New Mayor Firm About Rail Plans


Auckland’s new mayor told his historic inauguration ceremony in the Auckland Town Hall tonight that he and the council will “fix Auckland’s transport system” and he remains staunch on his plan for his 3 pet rail projects.
Len Brown, in his inugural speech as the city’s first supermayor declared as he did time and time again during the election campaign: “We will build an inner city loop. We will have rail connecting the city to the airport. And we will bring rail to the North Shore.
But, speaking after a weekend in which transport minister Steven Joyce was warm on only the CBD loop, Mr Brown added: “It will not be easy. These are expensive projects. But we have had reports, discussions, and debates for long enough.
There will be a cost. But we will do it. We are not going to postpone, again, this crucial work for a future generation to deal with.
The council officially has come into existence -along with the CCOs like Auckland Transport which started work today.
The council’s first official meeting began tonight - with a ceremony attended also by the prime minister and local government minister Rodney Hide who had pushed through the new local governance.
The new Mayor reminded his audience that during the election he had said he was determined to get Auckland moving and an overwhelming majority of the voters of Tamaki Makaurau said ‘Yes. Do that.’
“I will do that. ” he said.
“In the 1970s, Sir Dove-Myer Robinson also had a vision, and a plan to get Auckland moving. As you drive through Auckland’s congested streets, or crawl along its motorways on your way to work each morning, imagine how different Auckland would be now if Sir Dove Meyer’s plans had not been derailed.
“Imagine the economic and social potential that that rapid rail project would have unlocked over the past 30 years.
Imagine the prosperity that Auckland would have created for all of New Zealand. We have imagined too long and waited too long.”

Mayor Brown linked the rail projects to Auckland’s economic development as a supercity.
Among the examples he gave of the advantages:

  • “It’s about ensuring that students from Manurewa can choose to study on the North Shore, without having to leave home at 6am to make it to their first class.
  • “It’s about ensuring businesses can move their freight around and through our city quickly and efficiently, rather than having to factor time spent stuck on motorways and congested local roads into their costings.
  • “And it’s also about ensuring that investors - local and foreign - see Auckland as a great place to establish a business, creating jobs and prosperity not just for Auckland, but for all of New Zealand.”

Rodney Hide said the Government’s aim has been to reform Auckland’s governance so the Mayor and council can implement their vision and strategy for Auckland, and have the tools to deliver on that vision and strategy.
“This is about creating a brighter future for Auckland. It is now over to Len Brown and his team to take control and build that brighter future for a unified Auckland City.”
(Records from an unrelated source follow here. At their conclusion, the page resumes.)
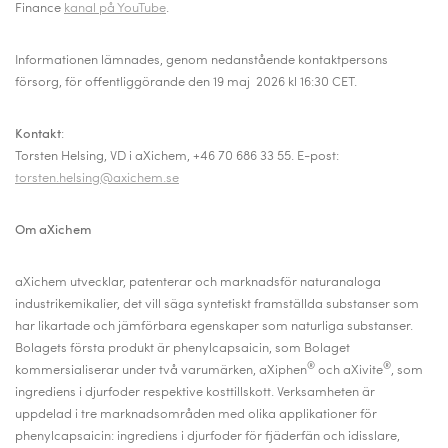
Finance
kanal på YouTube
.
Informationen lämnades, genom nedanstående kontaktpersons
försorg, för offentliggörande den 19 maj 2026 kl 16:30 CET.
Kontakt
:
Torsten Helsing, VD i aXichem, +46 70 686 33 55.
E-post:
torsten.helsing@axichem.se
Om aXichem
aXichem utvecklar, patenterar och marknadsför naturanaloga
industrikemikalier, det vill säga syntetiskt framställda substanser som
har likartade och jämförbara egenskaper som naturliga substanser.
Bolagets första produkt är phenylcapsaicin, som Bolaget
®
®
kommersialiserar under två varumärken, aXiphen
och aXivite
, som
ingrediens i djurfoder respektive kosttillskott. Verksamheten är
uppdelad i tre marknadsområden med olika applikationer för
phenylcapsaicin: ingrediens i djurfoder för fjäderfän och idisslare,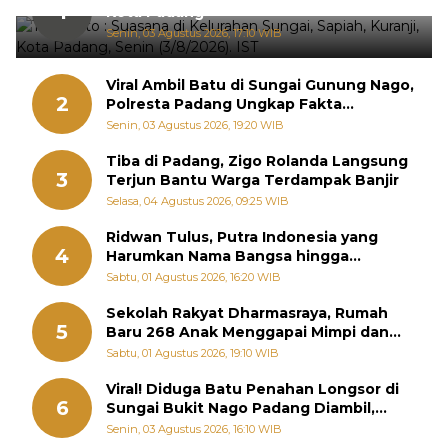
1
Kota Padang
Senin, 03 Agustus 2026, 17:10 WIB
Viral Ambil Batu di Sungai Gunung Nago,
2
Polresta Padang Ungkap Fakta
Sebenarnya
Senin, 03 Agustus 2026, 19:20 WIB
Tiba di Padang, Zigo Rolanda Langsung
3
Terjun Bantu Warga Terdampak Banjir
Selasa, 04 Agustus 2026, 09:25 WIB
Ridwan Tulus, Putra Indonesia yang
4
Harumkan Nama Bangsa hingga
Diabadikan dalam Buku Jepang
Sabtu, 01 Agustus 2026, 16:20 WIB
Sekolah Rakyat Dharmasraya, Rumah
5
Baru 268 Anak Menggapai Mimpi dan
Memutus Rantai Kemiskinan
Sabtu, 01 Agustus 2026, 19:10 WIB
Viral! Diduga Batu Penahan Longsor di
6
Sungai Bukit Nago Padang Diambil,
Warga Khawatir Bencana Terulang
Senin, 03 Agustus 2026, 16:10 WIB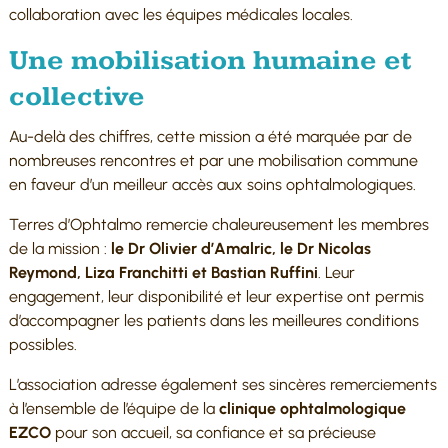
collaboration avec les équipes médicales locales.
Une mobilisation humaine et
collective
Au-delà des chiffres, cette mission a été marquée par de
nombreuses rencontres et par une mobilisation commune
en faveur d’un meilleur accès aux soins ophtalmologiques.
Terres d’Ophtalmo remercie chaleureusement les membres
de la mission :
le Dr Olivier d’Amalric, le Dr Nicolas
Reymond, Liza Franchitti et Bastian Ruffini
. Leur
engagement, leur disponibilité et leur expertise ont permis
d’accompagner les patients dans les meilleures conditions
possibles.
L’association adresse également ses sincères remerciements
à l’ensemble de l’équipe de la
clinique ophtalmologique
EZCO
pour son accueil, sa confiance et sa précieuse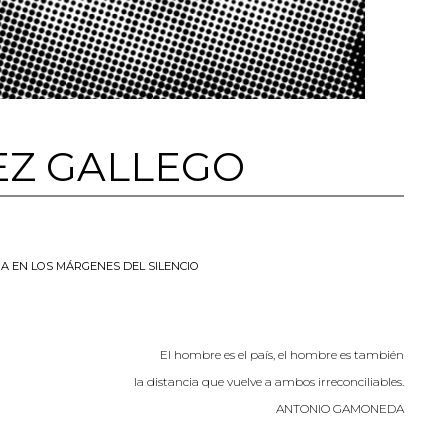
EZ GALLEGO
A EN LOS MÁRGENES DEL SILENCIO
El hombre es el país, el hombre es también
la distancia que vuelve a ambos irreconciliables.
A
NTONIO
G
AMONEDA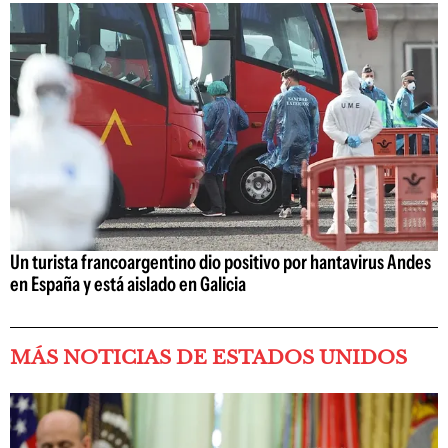
Un turista francoargentino dio positivo por hantavirus Andes
en España y está aislado en Galicia
MÁS NOTICIAS DE ESTADOS UNIDOS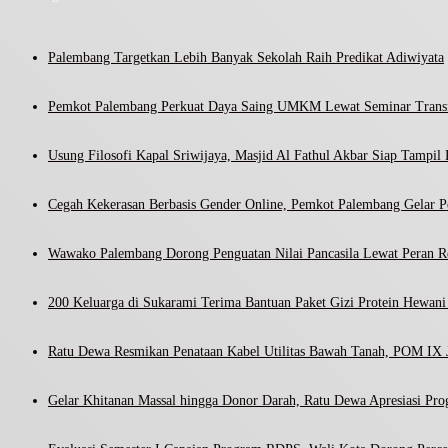
Palembang Targetkan Lebih Banyak Sekolah Raih Predikat Adiwiyata
Pemkot Palembang Perkuat Daya Saing UMKM Lewat Seminar Transf
Usung Filosofi Kapal Sriwijaya, Masjid Al Fathul Akbar Siap Tampil 
Cegah Kekerasan Berbasis Gender Online, Pemkot Palembang Gelar Pel
Wawako Palembang Dorong Penguatan Nilai Pancasila Lewat Peran R
200 Keluarga di Sukarami Terima Bantuan Paket Gizi Protein Hewa
Ratu Dewa Resmikan Penataan Kabel Utilitas Bawah Tanah, POM IX J
Gelar Khitanan Massal hingga Donor Darah, Ratu Dewa Apresiasi Pr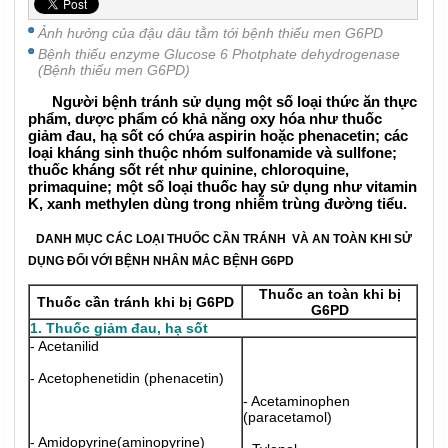
Ảnh hưởng của đậu dâu tằm tới bệnh thiếu men G6PD
Bệnh thiếu enzyme Glucose 6 Photphate dehydrogenase
(Bệnh thiếu men G6PD)
Người bệnh tránh sử dụng một số loại thức ăn thực
phẩm, dược phẩm có khả năng oxy hóa như thuốc
giảm đau, hạ sốt có chứa aspirin hoặc phenacetin; các
loại kháng sinh thuộc nhóm sulfonamide và sullfone;
thuốc kháng sốt rét như quinine, chloroquine,
primaquine; một số loại thuốc hay sử dụng như vitamin
K, xanh methylen dùng trong nhiễm trùng đường tiểu.
DANH MỤC CÁC LOẠI THUỐC CẦN TRÁNH VÀ AN TOÀN KHI SỬ
DỤNG ĐỐI VỚI BỆNH NHÂN MẮC BỆNH G6PD
Thuốc an toàn khi bị
Thuốc cần tránh khi bị G6PD
G6PD
1. Thuốc giảm đau, hạ sốt
- Acetanilid
- Acetophenetidin (phenacetin)
- Acetaminophen
(paracetamol)
- Amidopyrine(aminopyrine)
And for NZ to catch up and pass Australia economically (a hobbyhorse of the Government), Mr Brown said our infrastructure has to match Australian cities like Brisbane.

Media covering tonight’s big event

Mayor Brown and the 20 councillors were sworn into office, making their statutory declarations to act in the best interests of Auckland.
The New Zealand Graduate Choir sang, and the Auckland Philharmonia Orchestra and Town Hall organist played a fanfare that has been specially written by New Zealand composer John Psathas.
The more business elements of the inaugural meeting will continue in the morning in the Council Chambers at 9.30am to lunch time and again on Wednesday at the same time. The meeting may also stretch over to Thursday if the additional time is required.
One of the first items on the agenda is a leftover from the last council -whether to approve the St Lukes area plan, which sees the extension of the St Lukes shopping centre.




  1. Matt says:

    Imagine how different the speech would’ve sounded had Banks got in. No challenges to the Minister of Roads to step up and do something material to help grow the national economy instead of National’s continued tinkering around the edges. No inclusive examples of South and North (well, maybe North), etc. No vision, no spine, just Joyce’s hand firmly up the proverbial, making Banks’ lips move to National’s tune.

    Now all we need is for Joyce and B’linglish to be replaced by ministers who come from urban Auckland electorates and whose constituents make use of rail on a daily basis.

  2. anthony says:

    this is just fantastic!!!

  3. Cam says:

    Got to hand it to Len, he’s going for it. This is what Auckland has asked for. Great stuff keep pushing them!!